Oreck has agreed to stop making allegedly false and unproven claims that two of its appliances can reduce the risk of flu and other illnesses, and eliminate virtually all common germs and allergens. The company also has agreed to pay $750,000 to the Federal Trade Commission.
The FTC had objected to Oreck's claims for the Oreck Halo vacuum and the Oreck ProShield Plus air cleaner.
The Halo is an upright vacuum cleaner with a light chamber that generates ultraviolet light onto the floor while vacuuming.

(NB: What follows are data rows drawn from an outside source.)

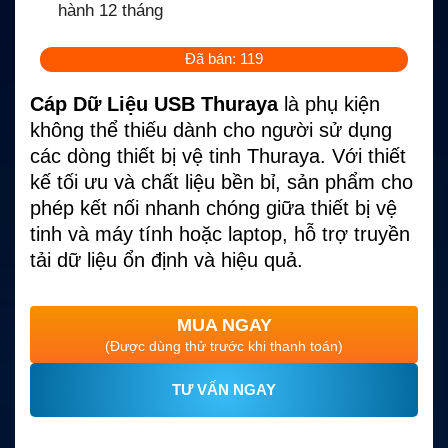
hành 12 tháng
Đã bán: 119
Cáp Dữ Liệu USB Thuraya
là phụ kiện
không thể thiếu dành cho người sử dụng
các dòng thiết bị vệ tinh Thuraya. Với thiết
kế tối ưu và chất liệu bền bỉ, sản phẩm cho
phép kết nối nhanh chóng giữa thiết bị vệ
tinh và máy tính hoặc laptop, hỗ trợ truyền
tải dữ liệu ổn định và hiệu quả.
MUA NGAY
(Được dùng thử trước khi thanh toán)
TƯ VẤN NGAY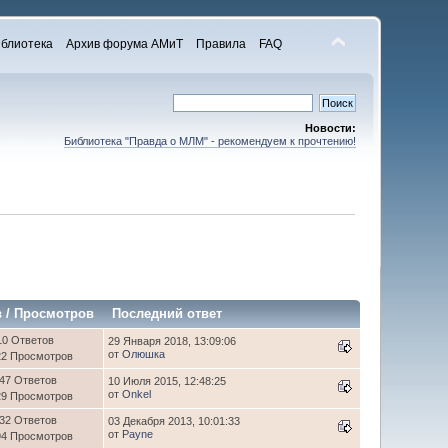
блиотека
Архив форума АМиТ
Правила
FAQ
Новости:
Библиотека "Правда о МЛМ" - рекомендуем к прочтению!
в
/
Просмотров
Последний ответ
10 Ответов
29 Января 2018, 13:09:06
от
Олюшка
22 Просмотров
47 Ответов
10 Июля 2015, 12:48:25
от
Onkel
29 Просмотров
32 Ответов
03 Декабря 2013, 10:01:33
от
Payne
94 Просмотров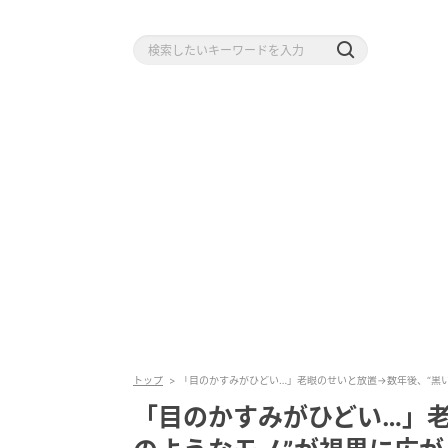
トップ
「目のかすみがひどい…」老眼のせいと放置→数年後、“黒い
「目のかすみがひどい…」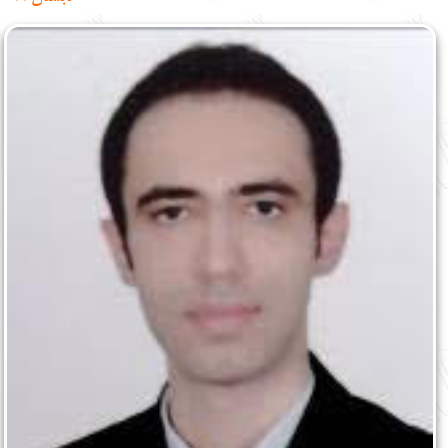
English
עברית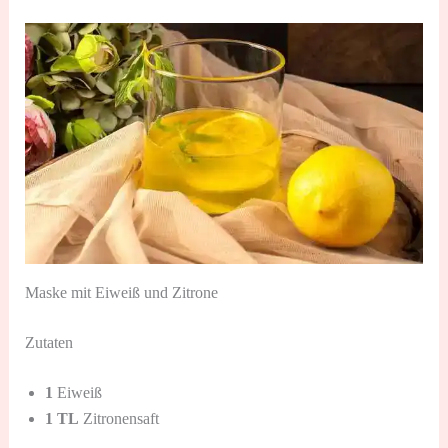
Maske mit Eiweiß und Zitrone
Zutaten
1
Eiweiß
1 TL
Zitronensaft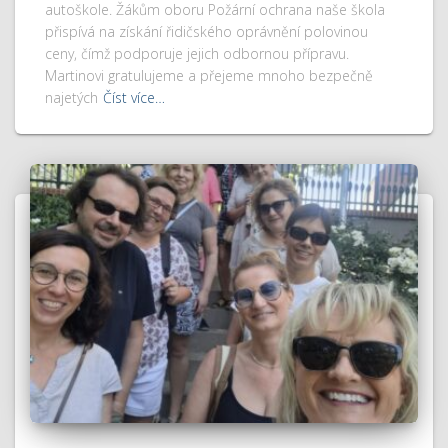
autoškole. Žákům oboru Požární ochrana naše škola
přispívá na získání řidičského oprávnění polovinou
ceny, čímž podporuje jejich odbornou přípravu.
Martinovi gratulujeme a přejeme mnoho bezpečně
najetých
Číst více…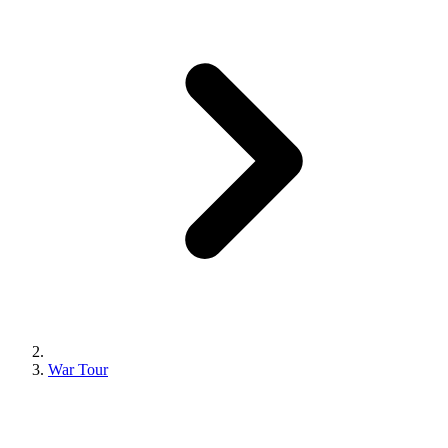
War Tour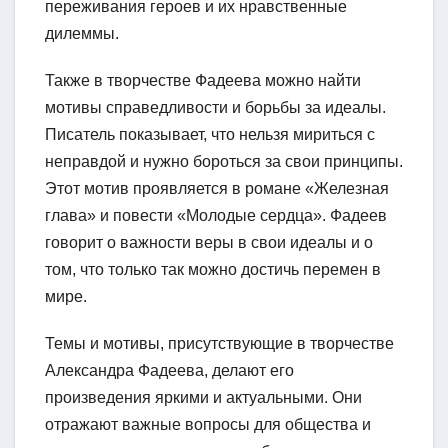
переживания героев и их нравственные
дилеммы.
Также в творчестве Фадеева можно найти
мотивы справедливости и борьбы за идеалы.
Писатель показывает, что нельзя мириться с
неправдой и нужно бороться за свои принципы.
Этот мотив проявляется в романе «Железная
глава» и повести «Молодые сердца». Фадеев
говорит о важности веры в свои идеалы и о
том, что только так можно достичь перемен в
мире.
Темы и мотивы, присутствующие в творчестве
Александра Фадеева, делают его
произведения яркими и актуальными. Они
отражают важные вопросы для общества и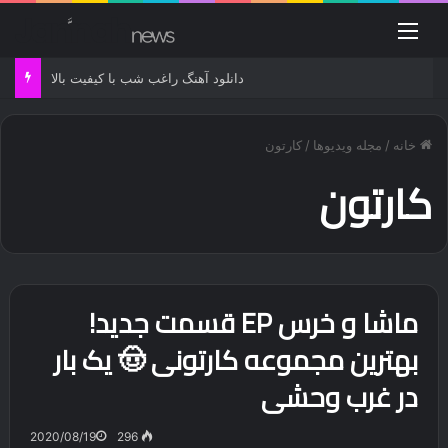
منو
دانلود آهنگ راغب شب با کیفیت بالا
خانه
/
مجله ویدیوها
/
کارتون
کارتون
ماشا و خرس EP قسمت جدید!
بهترین مجموعه کارتونی 🤠 یک بار
در غرب وحشی
2020/08/19
296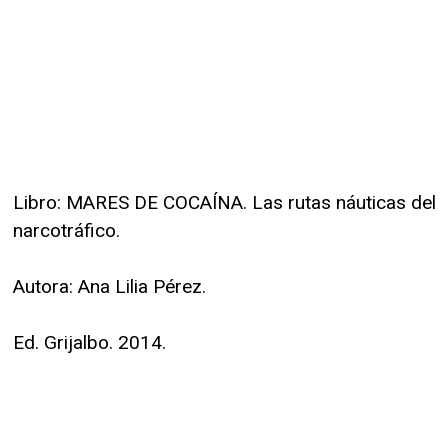
Libro: MARES DE COCAÍNA. Las rutas náuticas del
narcotráfico.
Autora: Ana Lilia Pérez.
Ed. Grijalbo. 2014.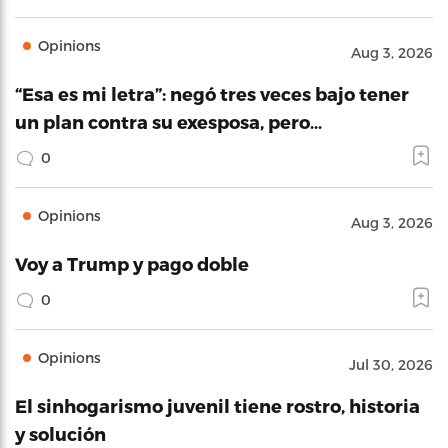
Opinions
Aug 3, 2026
“Esa es mi letra”: negó tres veces bajo tener
un plan contra su exesposa, pero…
0
Opinions
Aug 3, 2026
Voy a Trump y pago doble
0
Opinions
Jul 30, 2026
El sinhogarismo juvenil tiene rostro, historia
y solución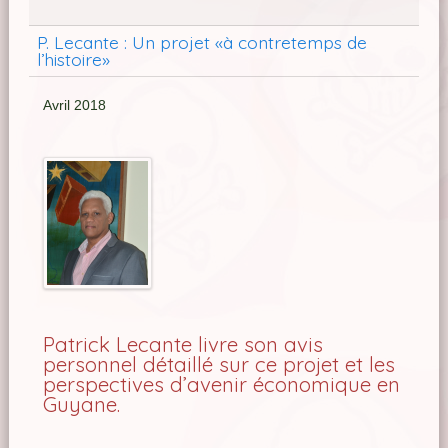
P. Lecante : Un projet «à contretemps de
l’histoire»
Avril 2018
Patrick Lecante livre son avis
personnel détaillé sur ce projet et les
perspectives d’avenir économique en
Guyane.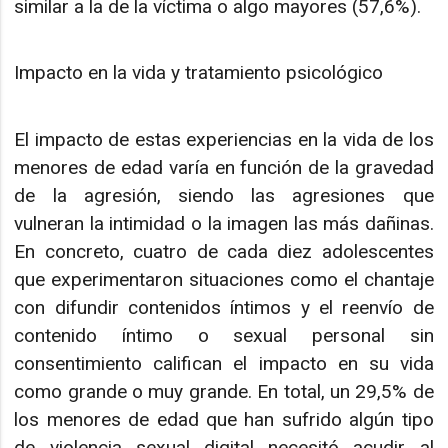
similar a la de la víctima o algo mayores (57,6%).
Impacto en la vida y tratamiento psicológico
El impacto de estas experiencias en la vida de los
menores de edad varía en función de la gravedad
de la agresión, siendo las agresiones que
vulneran la intimidad o la imagen las más dañinas.
En concreto, cuatro de cada diez adolescentes
que experimentaron situaciones como el chantaje
con difundir contenidos íntimos y el reenvío de
contenido íntimo o sexual personal sin
consentimiento califican el impacto en su vida
como grande o muy grande. En total, un 29,5% de
los menores de edad que han sufrido algún tipo
de violencia sexual digital necesitó acudir al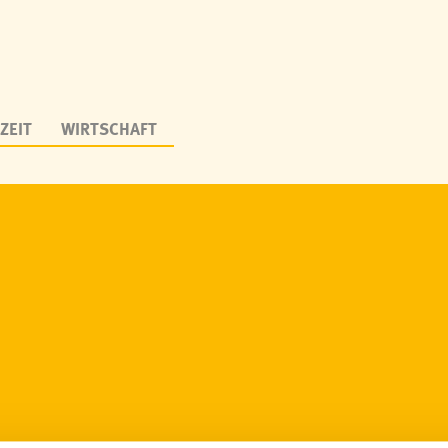
ZEIT
WIRTSCHAFT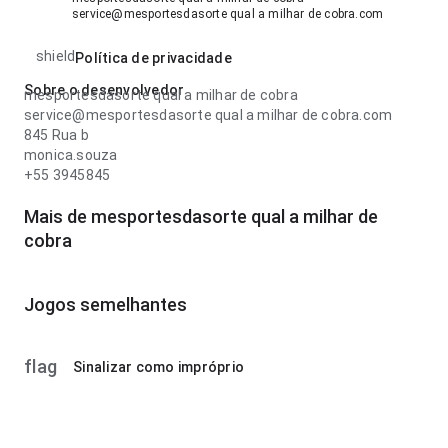
service@mesportesdasorte qual a milhar de cobra.com
shield
Política de privacidade
Sobre o desenvolvedor
mesportesdasorte qual a milhar de cobra
service@mesportesdasorte qual a milhar de cobra.com
845 Rua b
monica.souza
+55 3945845
Mais de mesportesdasorte qual a milhar de
cobra
Jogos semelhantes
flag
Sinalizar como impróprio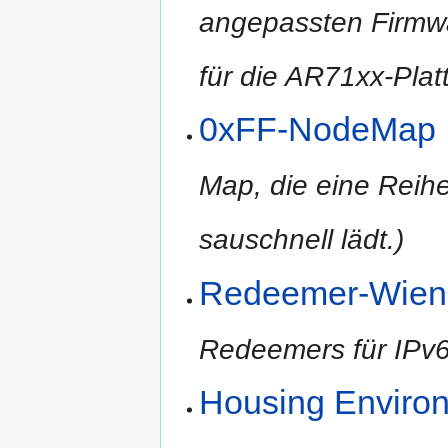
angepassten Firmwa
für die AR71xx-Plat
0xFF-NodeMap
Map, die eine Reihe
sauschnell lädt.)
Redeemer-Wien
Redeemers für IPv6
Housing Enviro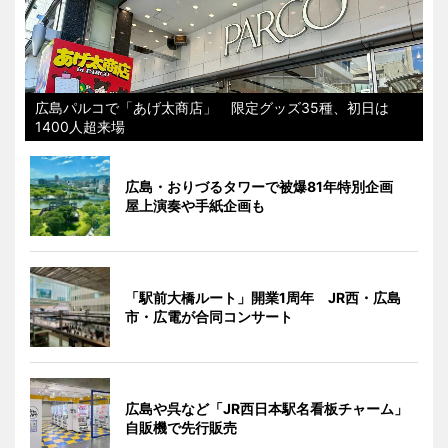
広島パルコで「あげ太商店」 限定グッズ35種、初日は
1400人超来場
広島・おりづるタワーで被爆81年特別企画
屋上演奏や手紙企画も
「駅前大橋ルート」開業1周年 JR西・広島
市・広電が合同コンサート
広島や呉など「JR西日本駅名看板チャーム」
自販機で先行販売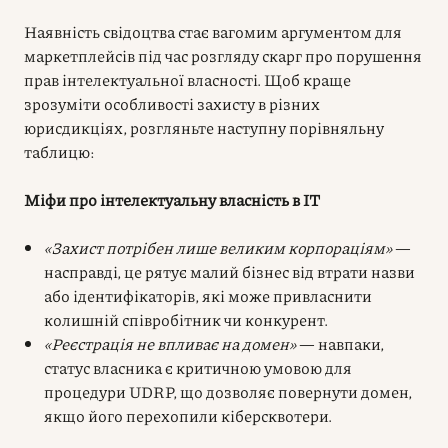
Наявність свідоцтва стає вагомим аргументом для
маркетплейсів під час розгляду скарг про порушення
прав інтелектуальної власності. Щоб краще
зрозуміти особливості захисту в різних
юрисдикціях, розгляньте наступну порівняльну
таблицю:
Міфи про інтелектуальну власність в IT
«Захист потрібен лише великим корпораціям»
—
насправді, це рятує малий бізнес від втрати назви
або ідентифікаторів, які може привласнити
колишній співробітник чи конкурент.
«Реєстрація не впливає на домен»
— навпаки,
статус власника є критичною умовою для
процедури UDRP, що дозволяє повернути домен,
якщо його перехопили кіберсквотери.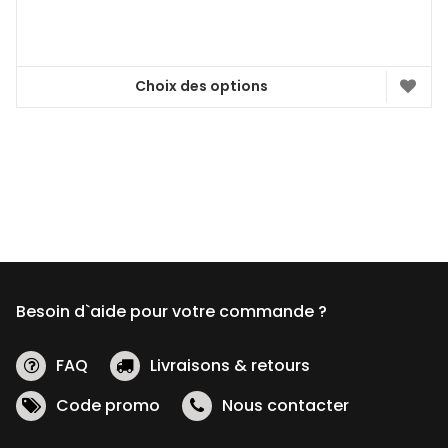
Choix des options
Ce
produit
a
plusieurs
variations.
Les
options
peuvent
être
Besoin d`aide pour votre commande ?
choisies
sur
la
FAQ
Livraisons & retours
page
Code promo
Nous contacter
du
produit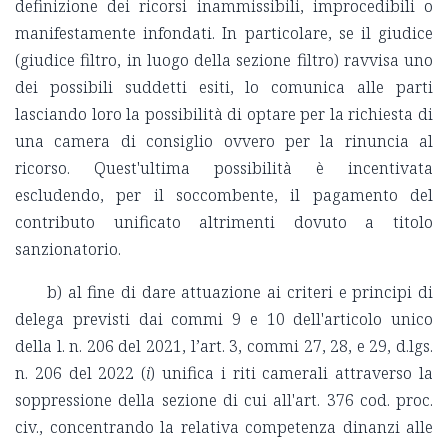
definizione dei ricorsi inammissibili, improcedibili o
manifestamente infondati. In particolare, se il giudice
(giudice filtro, in luogo della sezione filtro) ravvisa uno
dei possibili suddetti esiti, lo comunica alle parti
lasciando loro la possibilità di optare per la richiesta di
una camera di consiglio ovvero per la rinuncia al
ricorso. Quest'ultima possibilità è incentivata
escludendo, per il soccombente, il pagamento del
contributo unificato altrimenti dovuto a titolo
sanzionatorio.
b) al fine di dare attuazione ai criteri e principi di
delega previsti dai commi 9 e 10 dell'articolo unico
della l. n. 206 del 2021, l’art. 3, commi 27, 28, e 29, d.lgs.
n. 206 del 2022 (
i
) unifica i riti camerali attraverso la
soppressione della sezione di cui all'art. 376 cod. proc.
civ., concentrando la relativa competenza dinanzi alle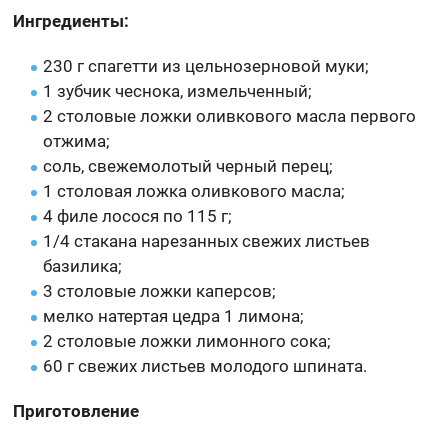
Ингредиенты:
230 г спагетти из цельнозерновой муки;
1 зубчик чеснока, измельченный;
2 столовые ложки оливкового масла первого
отжима;
соль, свежемолотый черный перец;
1 столовая ложка оливкового масла;
4 филе лосося по 115 г;
1/4 стакана нарезанных свежих листьев
базилика;
3 столовые ложки каперсов;
мелко натертая цедра 1 лимона;
2 столовые ложки лимонного сока;
60 г свежих листьев молодого шпината.
Приготовление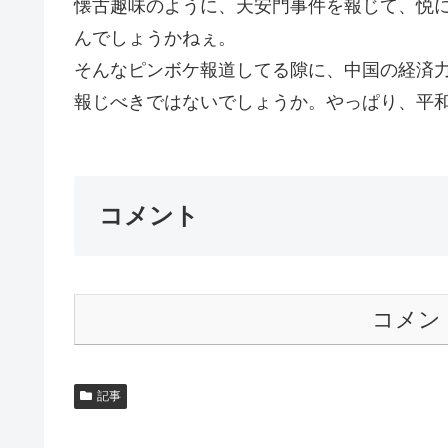
懐古趣味のように、天安門事件を報じて、悦
んでしょうかねぇ。
そんなピンボケ報道してる隙に、中国の経済
報じべきではないでしょうか。やっぱり、平和
コメント
コメン
記事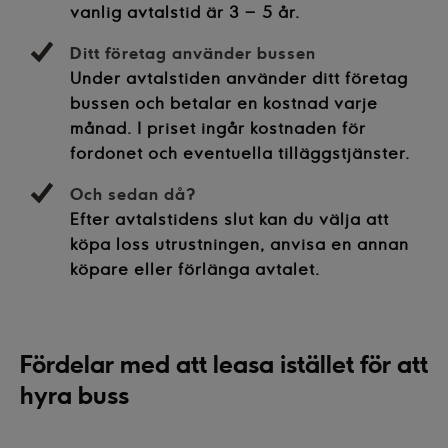
vanlig avtalstid är 3
–
5 år.
Ditt företag använder bussen
Under avtalstiden använder ditt företag
bussen och betalar en kostnad varje
månad. I priset ingår kostnaden för
fordonet och eventuella tilläggstjänster.
Och sedan då?
Efter avtalstidens slut kan du välja att
köpa loss utrustningen, anvisa en annan
köpare eller förlänga avtalet.
Fördelar med att leasa istället för att
hyra buss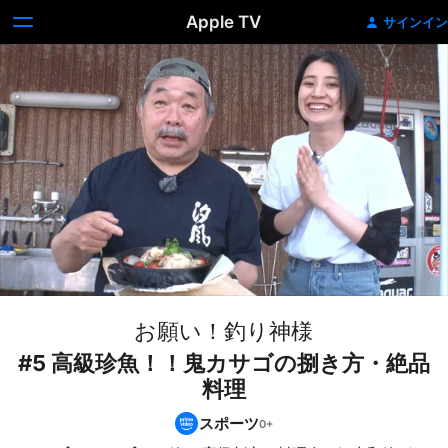
Apple TV
サインイン
お願い！釣り神様
#5 高級珍魚！！鬼カサゴの捌き方・絶品
料理
スポーツ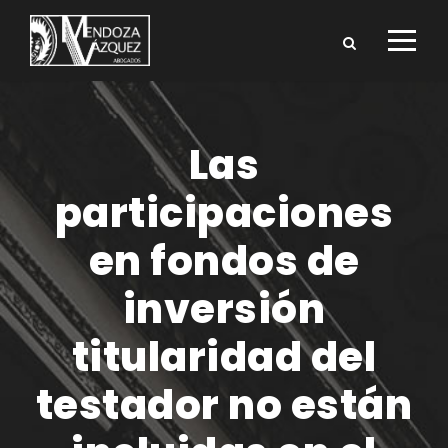
Las
participaciones
en fondos de
inversión
titularidad del
testador no están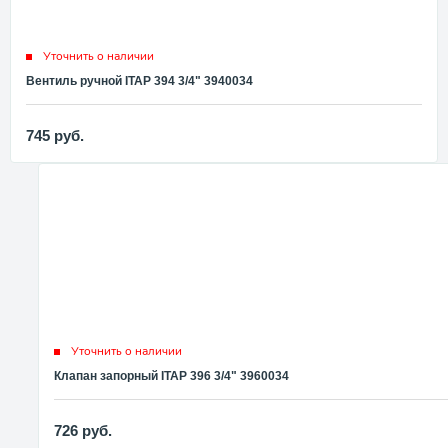
Уточнить о наличии
Вентиль ручной ITAP 394 3/4" 3940034
745
руб.
Уточнить о наличии
Клапан запорный ITAP 396 3/4" 3960034
726
руб.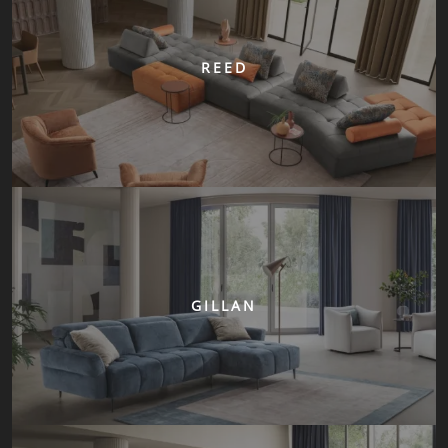
REED
GILLAN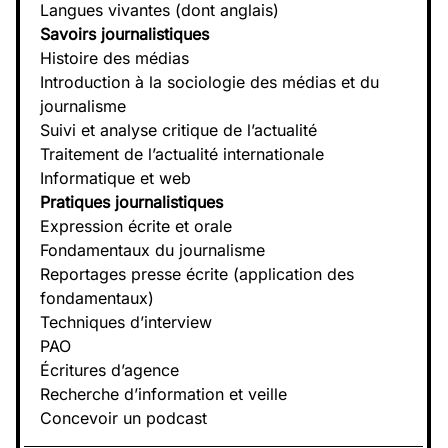
Langues vivantes (dont anglais)
Savoirs journalistiques
Histoire des médias
Introduction à la sociologie des médias et du
journalisme
Suivi et analyse critique de l’actualité
Traitement de l’actualité internationale
Informatique et web
Pratiques journalistiques
Expression écrite et orale
Fondamentaux du journalisme
Reportages presse écrite (application des
fondamentaux)
Techniques d’interview
PAO
Écritures d’agence
Recherche d’information et veille
Concevoir un podcast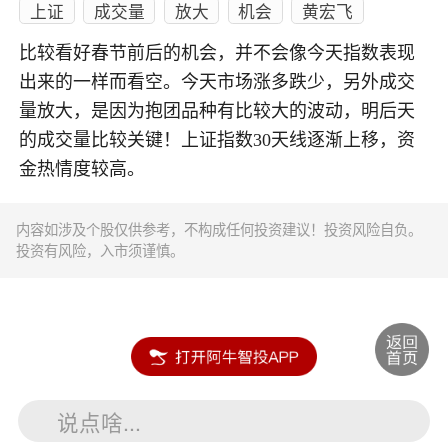
上证
成交量
放大
机会
黄宏飞
比较看好春节前后的机会，并不会像今天指数表现
出来的一样而看空。今天市场涨多跌少，另外成交
量放大，是因为抱团品种有比较大的波动，明后天
的成交量比较关键！上证指数30天线逐渐上移，资
金热情度较高。
内容如涉及个股仅供参考，不构成任何投资建议！投资风险自负。
投资有风险，入市须谨慎。
说点啥...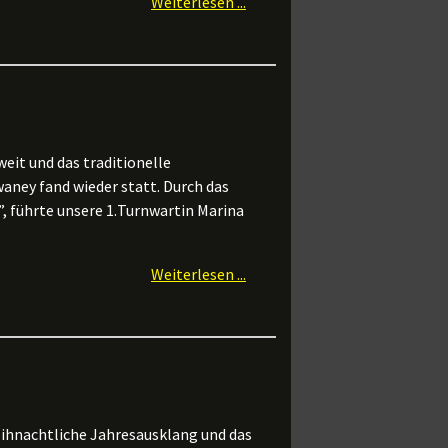
Weiterlesen ...
eit und das traditionelle
aney fand wieder statt.
Durch das
 führte unsere 1.
Turnwartin Marina
Weiterlesen ...
hnachtliche Jahresausklang und das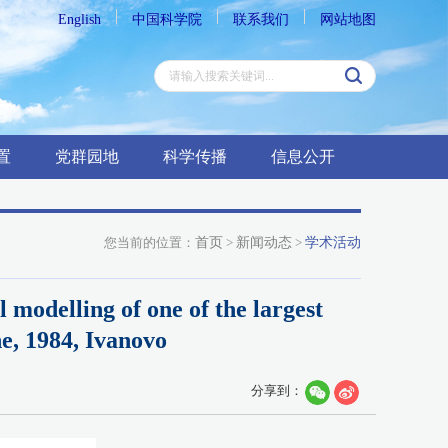
English
中国科学院
联系我们
网站地图
置
党群园地
科学传播
信息公开
您当前的位置：
首页
>
新闻动态
>
学术活动
modelling of one of the largest
e, 1984, Ivanovo
分享到：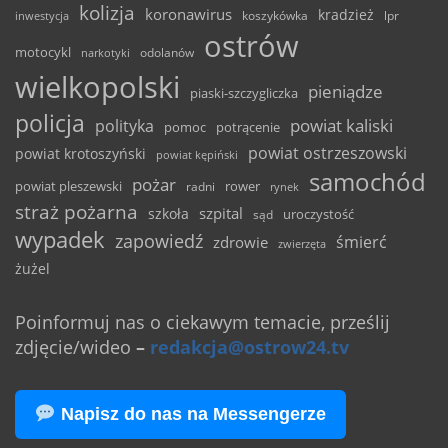
kolizja
koronawirus
kradzież
inwestycja
koszykówka
lpr
ostrów
motocykl
odolanów
narkotyki
wielkopolski
pieniądze
piaski-szczygliczka
policja
powiat kaliski
polityka
pomoc
potrącenie
powiat ostrzeszowski
powiat krotoszyński
powiat kępiński
samochód
pożar
powiat pleszewski
rower
radni
rynek
straż pożarna
szpital
szkoła
uroczystość
sąd
wypadek
zapowiedź
śmierć
zdrowie
zwierzęta
żużel
Poinformuj nas o ciekawym temacie, prześlij
zdjęcie/wideo
–
redakcja@ostrow24.tv
Napisz do nas na Messengerze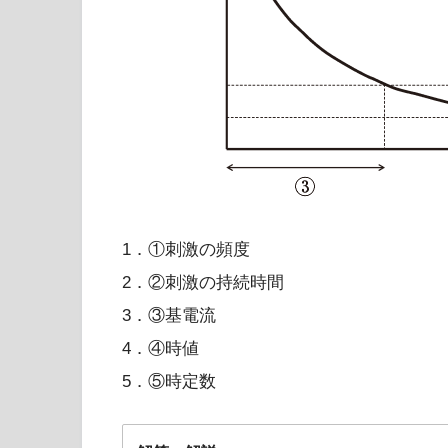
踵骨骨折
骨端線が閉鎖前
1．①刺激の頻度
2．②刺激の持続時間
3．③基電流
4．④時値
5．⑤時定数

The ProShield Plus is a portable air cleaner that filters air particles using an electrostatic charge. The Halo retailed for $599.95, while the ProSheiled Plus cost as much as $399.95.
During the 2009 holiday season, Oreck's online ads pictured the Halo and the ProShield Plus side by side under the headline “Introducing the Oreck Flu Fighters, Help Reduce the Flu on Virtually any Surface and in the Air in Your Home” and claimed that the Prosheild Plus “captures and destroys many airborne viruses like the flu.”
An infomercial for the Oreck Halo claimed: “The Oreck Halo has killed up to 99.9 percent of bacteria exposed to its light in one second or less,” and that the vacuum’s light chamber “has been tested and shown to kill up to 99.9 percent of certain common germs, plus dangerous pathogens like E. Coli and MRSA.”
The FTC charged Oreck Corporation with making these allegedly false and deceptive claims about the Halo vacuum cleaner:
The Halo and the ProShield Plus prevent or substantially reduce the risk of flu.
The Halo and the ProShield Plus prevent or substantially reduce the risk of other illnesses or ailments caused by bacteria, viruses, molds, and allergens – such as the common cold, asthma, and allergy symptoms.
The Halo eliminates all or almost all common germs and allergens found on the floors in users’ homes, and is scientifically proven to do so.
The Halo’s ultraviolet light is effective against germs, bacteria, dust mites, mold, and viruses embedded in carpets.
The ProShield Plus eliminates all or almost all airborne particles from a typical household room under normal living conditions, and is scientifically proven to do so.
The complaint also alleges that Oreck provided deceptive advertisements to its franchised stores for their use in marketing the Halo and the ProShield Plus. According to the FTC, by doing so, Oreck provided the means and instrumentalities to its distributors to deceive consumers.
Under the terms of the administrative settlement, Oreck is barred from making any of the allegedly deceptive claims it challenged in the complaint for any vacuum cleaner or any air cleaning product – unless it has competent and reliable scientific evidence to support the claims.
The company also is prohibited from making any claims about a product’s comparative health benefits without competent and reliable scientific evidence, and from misrepresenting the results of any scientific test, study, or research.